§ Task brief:
Convert all of the items below into a JSON array of strings, with one string for each line and no blank lines.
-- start of Listed records --
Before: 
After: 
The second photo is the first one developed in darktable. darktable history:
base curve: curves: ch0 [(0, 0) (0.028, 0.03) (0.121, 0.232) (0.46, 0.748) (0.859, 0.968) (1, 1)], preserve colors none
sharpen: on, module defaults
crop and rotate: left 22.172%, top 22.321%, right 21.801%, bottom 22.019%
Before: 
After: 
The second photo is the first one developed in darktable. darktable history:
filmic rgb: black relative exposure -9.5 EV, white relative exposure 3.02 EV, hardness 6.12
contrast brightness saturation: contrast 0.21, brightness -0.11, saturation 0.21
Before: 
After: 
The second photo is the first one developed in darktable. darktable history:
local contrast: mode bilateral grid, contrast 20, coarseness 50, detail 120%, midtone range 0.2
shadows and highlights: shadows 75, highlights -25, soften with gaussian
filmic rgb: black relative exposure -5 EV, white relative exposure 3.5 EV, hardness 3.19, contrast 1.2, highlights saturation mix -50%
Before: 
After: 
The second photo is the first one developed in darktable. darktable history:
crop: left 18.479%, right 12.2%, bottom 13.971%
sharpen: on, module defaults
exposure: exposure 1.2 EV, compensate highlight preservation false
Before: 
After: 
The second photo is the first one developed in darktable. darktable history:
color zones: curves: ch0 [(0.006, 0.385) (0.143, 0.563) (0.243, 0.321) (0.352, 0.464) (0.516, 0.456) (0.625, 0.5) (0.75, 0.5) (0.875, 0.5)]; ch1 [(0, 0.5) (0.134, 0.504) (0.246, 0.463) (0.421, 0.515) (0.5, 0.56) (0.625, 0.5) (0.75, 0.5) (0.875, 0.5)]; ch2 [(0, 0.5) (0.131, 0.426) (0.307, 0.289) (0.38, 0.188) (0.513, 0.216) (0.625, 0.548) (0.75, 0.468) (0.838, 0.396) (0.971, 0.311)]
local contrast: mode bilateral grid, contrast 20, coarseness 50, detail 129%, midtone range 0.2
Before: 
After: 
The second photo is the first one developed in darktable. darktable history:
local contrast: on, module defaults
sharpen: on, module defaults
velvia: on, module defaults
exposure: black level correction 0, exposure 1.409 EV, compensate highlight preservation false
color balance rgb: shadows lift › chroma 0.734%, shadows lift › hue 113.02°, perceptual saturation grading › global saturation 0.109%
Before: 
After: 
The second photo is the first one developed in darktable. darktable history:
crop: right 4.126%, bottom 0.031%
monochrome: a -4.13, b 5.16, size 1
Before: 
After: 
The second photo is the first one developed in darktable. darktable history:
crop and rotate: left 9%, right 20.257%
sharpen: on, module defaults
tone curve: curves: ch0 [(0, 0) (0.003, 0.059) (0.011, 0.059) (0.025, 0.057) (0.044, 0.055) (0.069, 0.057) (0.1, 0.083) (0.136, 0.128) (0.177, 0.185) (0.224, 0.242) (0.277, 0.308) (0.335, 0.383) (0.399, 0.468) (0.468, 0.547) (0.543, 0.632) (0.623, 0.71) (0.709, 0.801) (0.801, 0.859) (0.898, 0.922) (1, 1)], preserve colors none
-- end of Listed records --
§ Result for this exercise:
[
  "Before: ",
  "After: ",
  "The second photo is the first one developed in darktable. darktable history:",
  "base curve: curves: ch0 [(0, 0) (0.028, 0.03) (0.121, 0.232) (0.46, 0.748) (0.859, 0.968) (1, 1)], preserve colors none",
  "sharpen: on, module defaults",
  "crop and rotate: left 22.172%, top 22.321%, right 21.801%, bottom 22.019%",
  "Before: ",
  "After: ",
  "The second photo is the first one developed in darktable. darktable history:",
  "filmic rgb: black relative exposure -9.5 EV, white relative exposure 3.02 EV, hardness 6.12",
  "contrast brightness saturation: contrast 0.21, brightness -0.11, saturation 0.21",
  "Before: ",
  "After: ",
  "The second photo is the first one developed in darktable. darktable history:",
  "local contrast: mode bilateral grid, contrast 20, coarseness 50, detail 120%, midtone range 0.2",
  "shadows and highlights: shadows 75, highlights -25, soften with gaussian",
  "filmic rgb: black relative exposure -5 EV, white relative exposure 3.5 EV, hardness 3.19, contrast 1.2, highlights saturation mix -50%",
  "Before: ",
  "After: ",
  "The second photo is the first one developed in darktable. darktable history:",
  "crop: left 18.479%, right 12.2%, bottom 13.971%",
  "sharpen: on, module defaults",
  "exposure: exposure 1.2 EV, compensate highlight preservation false",
  "Before: ",
  "After: ",
  "The second photo is the first one developed in darktable. darktable history:",
  "color zones: curves: ch0 [(0.006, 0.385) (0.143, 0.563) (0.243, 0.321) (0.352, 0.464) (0.516, 0.456) (0.625, 0.5) (0.75, 0.5) (0.875, 0.5)]; ch1 [(0, 0.5) (0.134, 0.504) (0.246, 0.463) (0.421, 0.515) (0.5, 0.56) (0.625, 0.5) (0.75, 0.5) (0.875, 0.5)]; ch2 [(0, 0.5) (0.131, 0.426) (0.307, 0.289) (0.38, 0.188) (0.513, 0.216) (0.625, 0.548) (0.75, 0.468) (0.838, 0.396) (0.971, 0.311)]",
  "local contrast: mode bilateral grid, contrast 20, coarseness 50, detail 129%, midtone range 0.2",
  "Before: ",
  "After: ",
  "The second photo is the first one developed in darktable. darktable history:",
  "local contrast: on, module defaults",
  "sharpen: on, module defaults",
  "velvia: on, module defaults",
  "exposure: black level correction 0, exposure 1.409 EV, compensate highlight preservation false",
  "color balance rgb: shadows lift › chroma 0.734%, shadows lift › hue 113.02°, perceptual saturation grading › global saturation 0.109%",
  "Before: ",
  "After: ",
  "The second photo is the first one developed in darktable. darktable history:",
  "crop: right 4.126%, bottom 0.031%",
  "monochrome: a -4.13, b 5.16, size 1",
  "Before: ",
  "After: ",
  "The second photo is the first one developed in darktable. darktable history:",
  "crop and rotate: left 9%, right 20.257%",
  "sharpen: on, module defaults",
  "tone curve: curves: ch0 [(0, 0) (0.003, 0.059) (0.011, 0.059) (0.025, 0.057) (0.044, 0.055) (0.069, 0.057) (0.1, 0.083) (0.136, 0.128) (0.177, 0.185) (0.224, 0.242) (0.277, 0.308) (0.335, 0.383) (0.399, 0.468) (0.468, 0.547) (0.543, 0.632) (0.623, 0.71) (0.709, 0.801) (0.801, 0.859) (0.898, 0.922) (1, 1)], preserve colors none"
]